# Pioneer HTP-821ESR VS Yamaha YHT373 ...?? Which one better ?



## ymtan81 (Sep 1, 2012)

Hi all Master..

Im in the dilemma to decide whether to go for Home theater system(Entry level) model : Pioneer HTP-821ESR OR Yamaha YHT373 ..

a) Pioneer HTP-821ESR
Package consists of:
VSX-821-K – Multi-Channel AV Receiver
S-ESR2-LR – Floor Stander Speaker
S-ESR2-CR - Center and Surround Speaker
S-RS3SW – Power Subwoofer

b) Yamaha YHT 373
Package consists of:
RX-V373 - Multi-Channel AV Receiver ( 4K pass through ..?? )
NS 50F - Floor Stander Speaker
NSP60 - Center and Surround Speaker
yet to decide - Power Subwoofer ( any idea ? )


my application is mostly for HD Movie, follow by music..
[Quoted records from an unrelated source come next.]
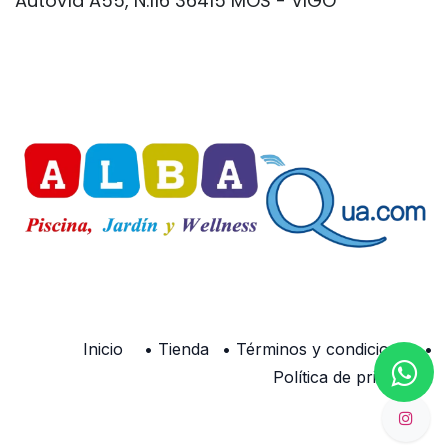
Autovía A55, N.116 36415 MOS - VIGO
Inicio
•
Tienda
•
Términos y condiciones
•
Política de privacidad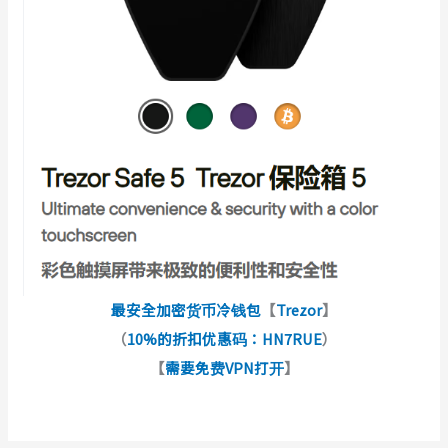
最安全加密货币冷钱包
【
Trezor
】
（
10%的折扣优惠码：HN7RUE
）
【
需要免费VPN打开
】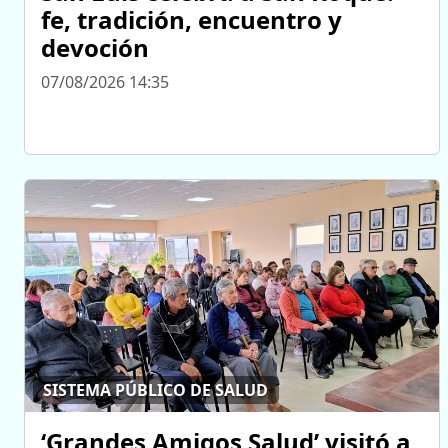
fe, tradición, encuentro y
devoción
07/08/2026 14:35
SISTEMA PÚBLICO DE SALUD
‘Grandes Amigos Salud’ visitó a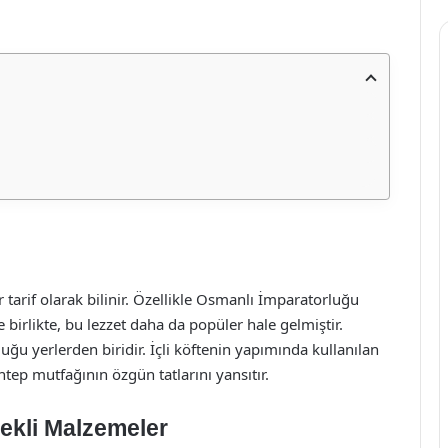
 tarif olarak bilinir. Özellikle Osmanlı İmparatorluğu
rlikte, bu lezzet daha da popüler hale gelmiştir.
uğu yerlerden biridir. İçli köftenin yapımında kullanılan
tep mutfağının özgün tatlarını yansıtır.
rekli Malzemeler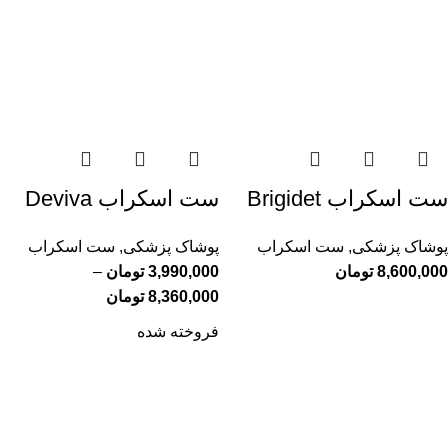
ست اسکراب Brigidet
ست اسکراب Deviva
پوشاک پزشکی
,
ست اسکراب
پوشاک پزشکی
,
ست اسکراب
8,600,000
تومان
3,990,000
تومان
–
8,360,000
تومان
فروخته شده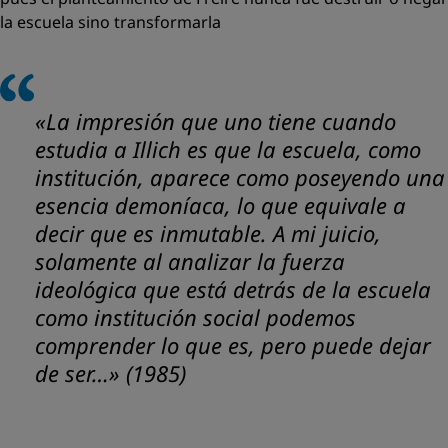
la escuela sino transformarla
«La impresión que uno tiene cuando
estudia a Illich es que la escuela, como
institución, aparece como poseyendo una
esencia demoníaca, lo que equivale a
decir que es inmutable. A mi juicio,
solamente al analizar la fuerza
ideológica que está detrás de la escuela
como institución social podemos
comprender lo que es, pero puede dejar
de ser…»
(1985)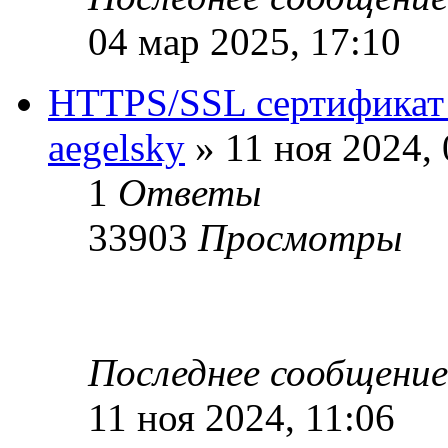
04 мар 2025, 17:10
HTTPS/SSL сертификат д
aegelsky
» 11 ноя 2024, 
1
Ответы
33903
Просмотры
Последнее сообщени
11 ноя 2024, 11:06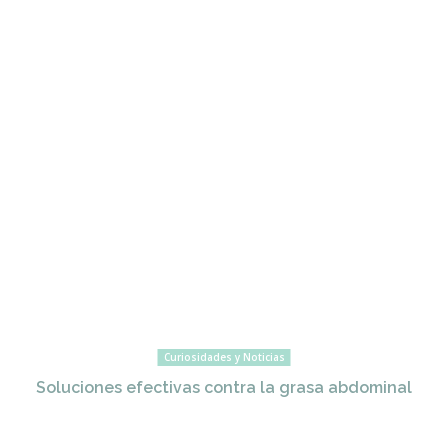
Curiosidades y Noticias
Soluciones efectivas contra la grasa abdominal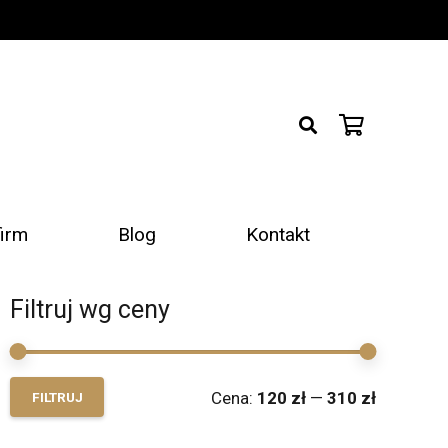
firm
Blog
Kontakt
Filtruj wg ceny
Cena
Cena
Cena:
120 zł
—
310 zł
FILTRUJ
min
max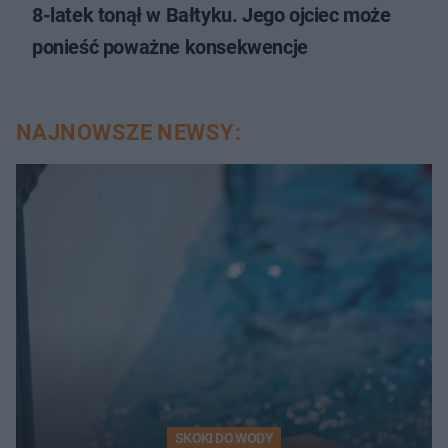
8-latek tonął w Bałtyku. Jego ojciec może
ponieść poważne konsekwencje
NAJNOWSZE NEWSY:
SKOKI DO WODY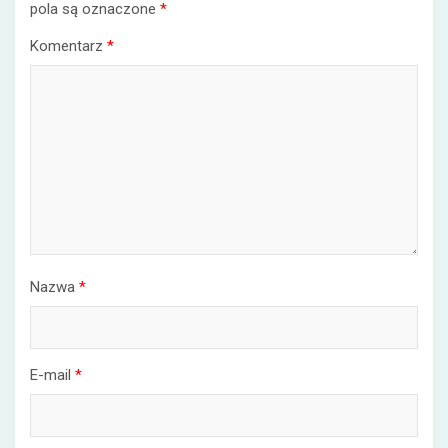
pola są oznaczone
*
Komentarz
*
Nazwa
*
E-mail
*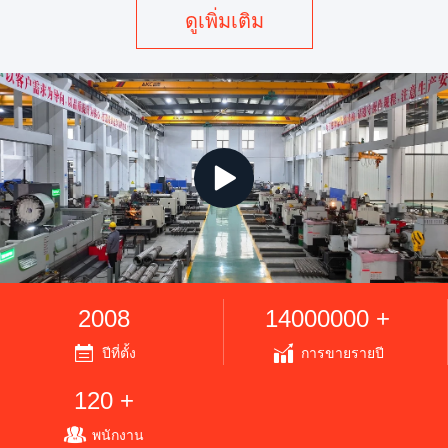
คําตอบเพื่อช่วยลูกค้าแ...
ดูเพิ่มเติม
2008
14000000 +
ปีที่ตั้ง
การขายรายปี
120 +
พนักงาน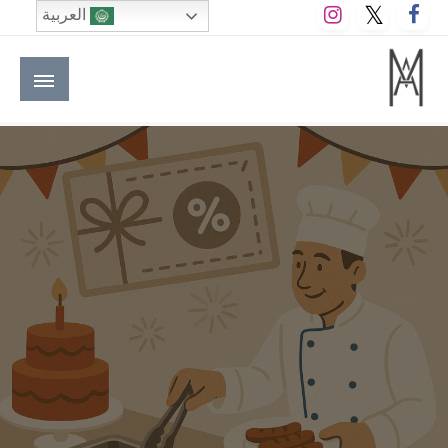
لتخطي
العربية
لى
لمحتوى
M A hotels | إم ايه هوتيلز
الموقع الأول للعاملين في الفنادق في العالم العربي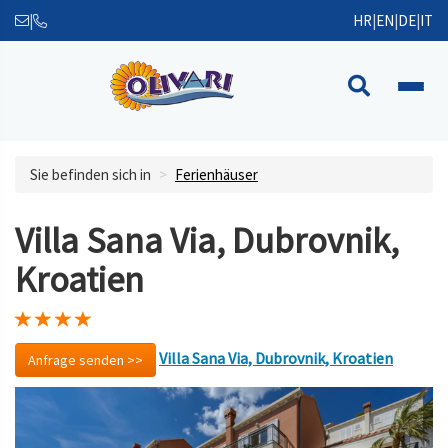
|
HR
|
EN
|
DE
|
IT
Sie befinden sich in
Ferienhäuser
Villa Sana Via, Dubrovnik,
Kroatien
Villa Sana Via, Dubrovnik, Kroatien
Anfrage senden >>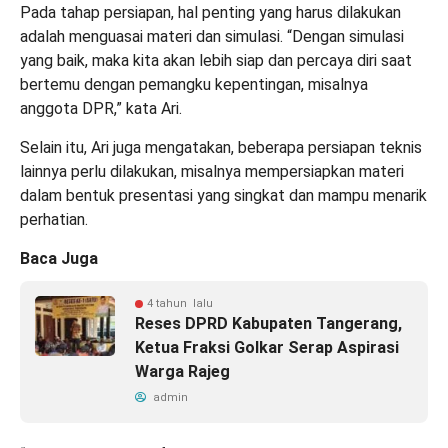
Pada tahap persiapan, hal penting yang harus dilakukan
adalah menguasai materi dan simulasi. “Dengan simulasi
yang baik, maka kita akan lebih siap dan percaya diri saat
bertemu dengan pemangku kepentingan, misalnya
anggota DPR,” kata Ari.
Selain itu, Ari juga mengatakan, beberapa persiapan teknis
lainnya perlu dilakukan, misalnya mempersiapkan materi
dalam bentuk presentasi yang singkat dan mampu menarik
perhatian.
Baca Juga
4 tahun lalu
Reses DPRD Kabupaten Tangerang,
Ketua Fraksi Golkar Serap Aspirasi
Warga Rajeg
admin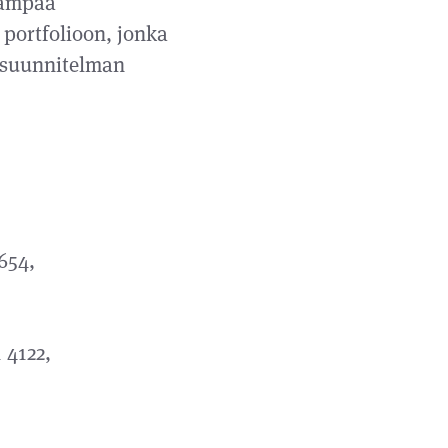
vämpää
 portfolioon, jonka
tasuunnitelman
1654,
 4122,
,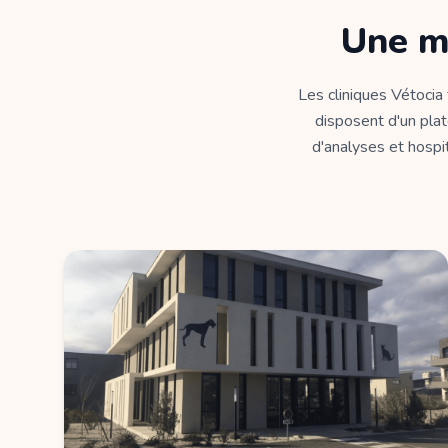
Une m
Les cliniques Vétocia
disposent d'un plat
d'analyses et hospit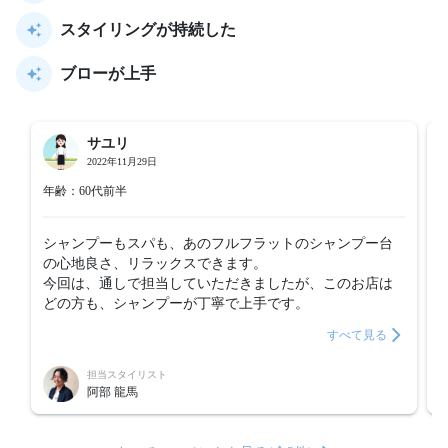
スタイリングが持続した
ブローが上手
サユリ
2022年11月29日
年齢：60代前半
シャンプーもスパも、あのフルフラットのシャンプー台
の心地良さ、リラックスできます。

今回は、通しで担当していただきましたが、このお店は
どの方も、シャンプーが丁寧で上手です。
すべて見る
担当スタイリスト
阿部 龍馬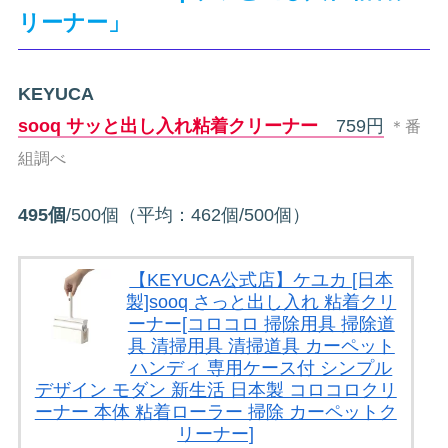
リーナー」
KEYUCA
sooq サッと出し入れ粘着クリーナー
759円
＊番
組調べ
495個
/500個（平均：462個/500個）
【KEYUCA公式店】ケユカ [日本
製]sooq さっと出し入れ 粘着クリ
ーナー[コロコロ 掃除用具 掃除道
具 清掃用具 清掃道具 カーペット
ハンディ 専用ケース付 シンプル
デザイン モダン 新生活 日本製 コロコロクリ
ーナー 本体 粘着ローラー 掃除 カーペットク
リーナー]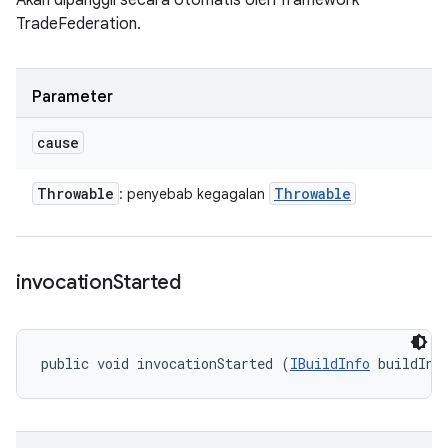
Akan dipanggil secara otomatis oleh framework
TradeFederation.
Parameter
cause
Throwable
Throwable
: penyebab kegagalan
invocation
Started
public void invocationStarted (
IBuildInfo
 buildInf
Kindly help to give me some valuable advice....

Thank you in advance...!!

Cheers
Tan


----------



## Jungle Jack (Jul 28, 2009)

Hello,
Welcome to HTS. Is there any possibility you can go audition these two to decide which sounds best to you? Otherwise, I would go with the Yamaha as they make an exceptionally reliable AVR.
Cheers,
JJ


----------